Perhaps Credit Default Swaps can come back from this with strong oversight, but otherwise it is best that this means of leveraging risk be thrown out like the snake oil they have become.
Sometimes people say things that are so dumb it takes my breath away. Later Singletary said that as a mother she felt for those who had lost their jobs and even their homes. She didn’t try to work this into her previous statement that it was a good thing that this all happened. Nor did she bother to explain how we got on to the course we needed so much to get off of.
But then this is the level of discourse I suppose we can expect on a day where 280 Palestinians are being blamed for getting themselves killed.
The next test? That is a really interesting question. This morning’s NYT has a couple of articles addressing the subject. One, by Tyler Cowan, suggests that the bailout of Long Term Capital Management ten years ago taught financial markets “…that their loans to unsound financial institutions would be made good by the Fed — as long as the collapse of those institutions would threaten the global credit system. Bolstered by this sense of security, bad loans mushroomed.” He thinks that if we had let if fail, we would have taught the opposite lesson, at a time we could have afforded it better. He thinks these things come at irregular times, but ten years or less is an average horizon.
Mark Hulbert argues that credit tightening is a regular feature of the financial system, and that careful people can prosper from the change. Well, that sounds like nonsense to me. I think lucky individuals will prosper, and that the rich will prosper.
I have been thinking that the financial firms have so much control over the political system that real reform is not possible. It makes me nervous. One of the reasons we gave a lot of money to Obama and other progressives was our hope that there would be a few people who were not under the thumb of the rich. Look at Chuck Shumer. The guy believes that a big part of his job is to preserve the financial industry in its current form, or as close to it as possible, because it is such a big employer and huge part of the economy of New York City. Biden and Carper, along with Shumer, want to protect the bankruptcy business of Delaware, and block amendments to the bankruptcy code that would move huge bankruptcies around the country, which would be bad for big law firms in Wilmington and NYC.
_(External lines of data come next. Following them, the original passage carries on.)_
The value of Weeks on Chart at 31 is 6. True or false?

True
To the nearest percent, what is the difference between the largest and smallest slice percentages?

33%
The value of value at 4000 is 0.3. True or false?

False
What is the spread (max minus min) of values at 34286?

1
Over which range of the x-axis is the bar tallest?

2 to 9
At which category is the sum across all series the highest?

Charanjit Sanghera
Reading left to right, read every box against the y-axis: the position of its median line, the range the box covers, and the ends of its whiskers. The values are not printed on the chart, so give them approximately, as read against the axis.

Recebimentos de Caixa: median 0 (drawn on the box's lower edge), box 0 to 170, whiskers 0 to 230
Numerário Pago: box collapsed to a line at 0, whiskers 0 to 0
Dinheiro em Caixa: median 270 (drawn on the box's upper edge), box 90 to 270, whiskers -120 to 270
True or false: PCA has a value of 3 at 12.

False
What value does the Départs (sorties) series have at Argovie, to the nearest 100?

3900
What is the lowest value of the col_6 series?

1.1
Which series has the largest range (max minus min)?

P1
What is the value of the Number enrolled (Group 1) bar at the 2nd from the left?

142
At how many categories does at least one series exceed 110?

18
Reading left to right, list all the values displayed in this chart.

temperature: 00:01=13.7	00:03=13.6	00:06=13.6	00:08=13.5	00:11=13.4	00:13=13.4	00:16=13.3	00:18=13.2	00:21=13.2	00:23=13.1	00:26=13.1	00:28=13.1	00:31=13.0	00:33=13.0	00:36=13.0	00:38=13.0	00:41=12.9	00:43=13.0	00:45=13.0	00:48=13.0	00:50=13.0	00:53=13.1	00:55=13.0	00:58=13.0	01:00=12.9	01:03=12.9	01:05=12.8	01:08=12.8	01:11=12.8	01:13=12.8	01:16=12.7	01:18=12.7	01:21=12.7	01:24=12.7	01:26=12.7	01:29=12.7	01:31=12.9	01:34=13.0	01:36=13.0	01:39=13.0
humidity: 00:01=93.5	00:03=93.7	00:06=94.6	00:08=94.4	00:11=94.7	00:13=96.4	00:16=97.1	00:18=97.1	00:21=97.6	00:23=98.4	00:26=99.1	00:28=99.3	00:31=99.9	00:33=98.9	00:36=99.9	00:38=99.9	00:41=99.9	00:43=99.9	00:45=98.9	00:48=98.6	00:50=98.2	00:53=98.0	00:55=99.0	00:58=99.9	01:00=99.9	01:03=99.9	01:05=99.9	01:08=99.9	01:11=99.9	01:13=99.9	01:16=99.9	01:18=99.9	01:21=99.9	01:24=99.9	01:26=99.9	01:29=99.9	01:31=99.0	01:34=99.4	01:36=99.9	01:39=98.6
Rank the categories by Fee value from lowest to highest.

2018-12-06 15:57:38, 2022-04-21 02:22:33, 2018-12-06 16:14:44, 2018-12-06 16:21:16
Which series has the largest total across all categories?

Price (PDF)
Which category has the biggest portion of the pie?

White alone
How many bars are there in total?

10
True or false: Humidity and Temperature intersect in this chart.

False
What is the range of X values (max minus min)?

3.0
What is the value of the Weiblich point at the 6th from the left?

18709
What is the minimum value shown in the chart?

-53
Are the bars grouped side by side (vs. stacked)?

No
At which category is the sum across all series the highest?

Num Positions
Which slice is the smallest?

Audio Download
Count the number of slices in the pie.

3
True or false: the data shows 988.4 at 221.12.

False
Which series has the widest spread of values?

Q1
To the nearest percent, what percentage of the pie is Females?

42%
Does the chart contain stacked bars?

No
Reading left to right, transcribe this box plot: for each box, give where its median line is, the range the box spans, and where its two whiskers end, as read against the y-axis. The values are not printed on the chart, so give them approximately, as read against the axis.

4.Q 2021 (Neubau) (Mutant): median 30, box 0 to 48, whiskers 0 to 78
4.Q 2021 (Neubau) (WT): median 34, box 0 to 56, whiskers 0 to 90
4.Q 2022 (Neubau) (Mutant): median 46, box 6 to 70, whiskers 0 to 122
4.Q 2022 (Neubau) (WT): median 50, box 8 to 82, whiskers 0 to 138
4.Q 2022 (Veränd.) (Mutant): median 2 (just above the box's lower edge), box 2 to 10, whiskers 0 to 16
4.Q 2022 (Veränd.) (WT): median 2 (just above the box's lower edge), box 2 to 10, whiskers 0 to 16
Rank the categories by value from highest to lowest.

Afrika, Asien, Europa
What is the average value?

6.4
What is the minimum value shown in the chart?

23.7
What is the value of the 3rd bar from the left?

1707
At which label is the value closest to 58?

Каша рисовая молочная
In this situation, who really believes that change is coming?
I’ve heard her on NPR, and I have to say she’s really good at explaining the obvious.
Ah, masaccio, you have now nailed the ‘larger’ extant ‘reality’.
Such ‘change’ as we get, will be, approximately, a few pennies and a nickle … (at least as things appear now; although I maintain a feeble hope that Obama is ‘educable’, I am decidely not sanguine in that hope).
Again, thank you, masaccio, and keep the ‘lessons’ coming … you may always count upon my fullest attention.